Failed project + 从失败中学到什么 - 几乎每轮都问
Make impact out of your scope - 高频问题，体现leadership
最大的achievement - 标准问题
如何解决conflict - 经典BQ问题
为什么选择OpenAI + 对AI的看法 - 公司特定问题

中等优先级问题

Lead的项目 + 遇到的挑战 - 结合deep dive准备
个人项目经历 - 展示主动性
如何handle stress和move fast - OpenAI节奏很快

准备策略

回答格式： • 准备30秒精炼版本 + 可展开的详细版本 • 使用STAR方法，强调可量化结果 • 重点突出execution和leadership能力

关键特质展示： • 快速迭代和执行能力 • 在高压环境下的表现 • 跨团队协作能力 • 从失败中快速学习的能力

注意事项： • 面试官可能时间紧张，要准备被打断 • 强调business value而非纯技术细节 • 体现对AI safety的思考

Q1: Tell me about a failed project and what you learned from it

逻辑框架 | Logic Framework

设计系统 → 过度复杂 → 性能问题 → 重新简化 → 效果改善 → 经验教训
Design system → Over-engineer → Performance issue → Simplify → Better results → Lesson learned

概念组合 | Concept Combinations

**系统类型	System Type:**
- 实时交易分析系统	real-time transaction analytics system
- 欺诈检测平台	fraud detection platform

**问题描述	Problem Description:**
- 架构过于复杂	overly complex architecture
- 多层缓存	multi-layered caching
- 复杂数据处理管道	complex data processing pipelines
- 处理所有边界情况	handle all edge cases

**解决方案	Solution:**
- 简化架构	simplified architecture
- WebSocket连接	WebSocket connection
- 优化数据流	optimized data flows
- 流线型设计	streamlined design

**结果指标	Results:**
- 响应时间	response time
- 15分钟→30秒	15 minutes → 30 seconds
- 欺诈拦截率提升40%	fraud interception increased by 40%

**学习收获	Learning:**
- 简单有效	simple and effective
- 业务需求导向	business requirement driven
- 核心功能优先	core functionality first

30秒STAR回答： “在Bank of China实习时，我设计的实时交易分析系统最初架构过于复杂，导致响应时间达到15分钟，无法满足欺诈检测需求。我重新简化架构，采用 WebSocket和优化数据流，最终将响应时间降到30秒，欺诈拦截率提升40%。学到了简单有效比复杂设计更重要。”

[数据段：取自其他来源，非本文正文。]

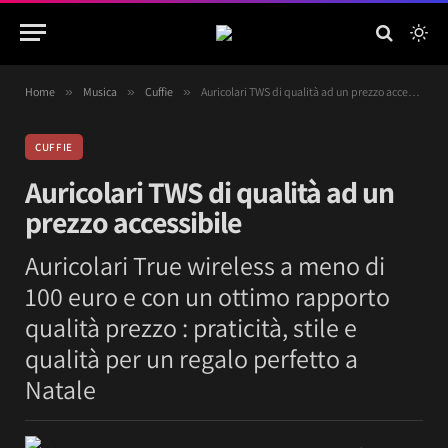
Home
»
Musica
»
Cuffie
»
Auricolari TWS di qualità ad un prezzo accessibile
CUFFIE
Auricolari TWS di qualità ad un
prezzo accessibile
Auricolari True wireless a meno di
100 euro e con un ottimo rapporto
qualità prezzo : praticità, stile e
qualità per un regalo perfetto a
Natale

Follow-up: What specifically made the architecture too complex? “我设计了多层缓存和复杂的数据处理管道，想要处理所有edge cases。但实际上业务只需要快速的异常检测，不需要那么多层次。”

Follow-up: How did you realize you needed to change approach? “当我看到15分钟延迟时，我主动找业务团队了解真实需求，发现他们只需要秒级响应的核心功能。”

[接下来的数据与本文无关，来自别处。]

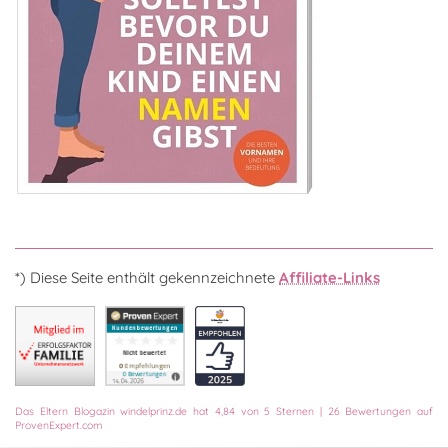
*) Diese Seite enthält gekennzeichnete
Affiliate-Links
Das
Eltern Blogazin
windelprinz.de
hat
4,84
von
5
Sternen
|
26
Bewertungen auf
ProvenExpert.com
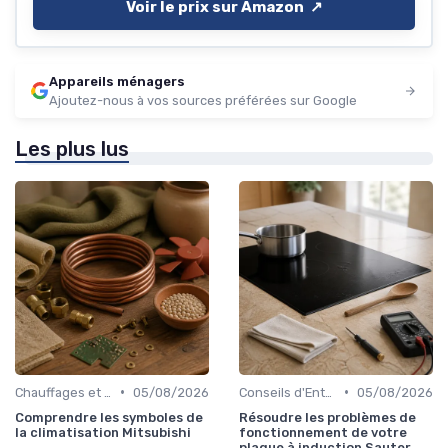
Voir le prix sur Amazon ↗️
Appareils ménagers
Ajoutez-nous à vos sources préférées sur Google
Les plus lus
•
•
Chauffages et Climatiseurs
05/08/2026
Conseils d'Entretien
05/08/2026
Comprendre les symboles de
Résoudre les problèmes de
la climatisation Mitsubishi
fonctionnement de votre
plaque à induction Sauter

30-second STAR response: “During my internship at Bank of China, I initially designed an overly complex architecture for a real-time transaction analytics system, resulting in 15-minute response times that couldn’t meet fraud detection requirements. I redesigned the architecture with a simplified approach using WebSocket and optimized data flows, ultimately reducing response time to 30 seconds and increasing fraud interception by 40%. I learned that simple and effective solutions are better than complex designs.”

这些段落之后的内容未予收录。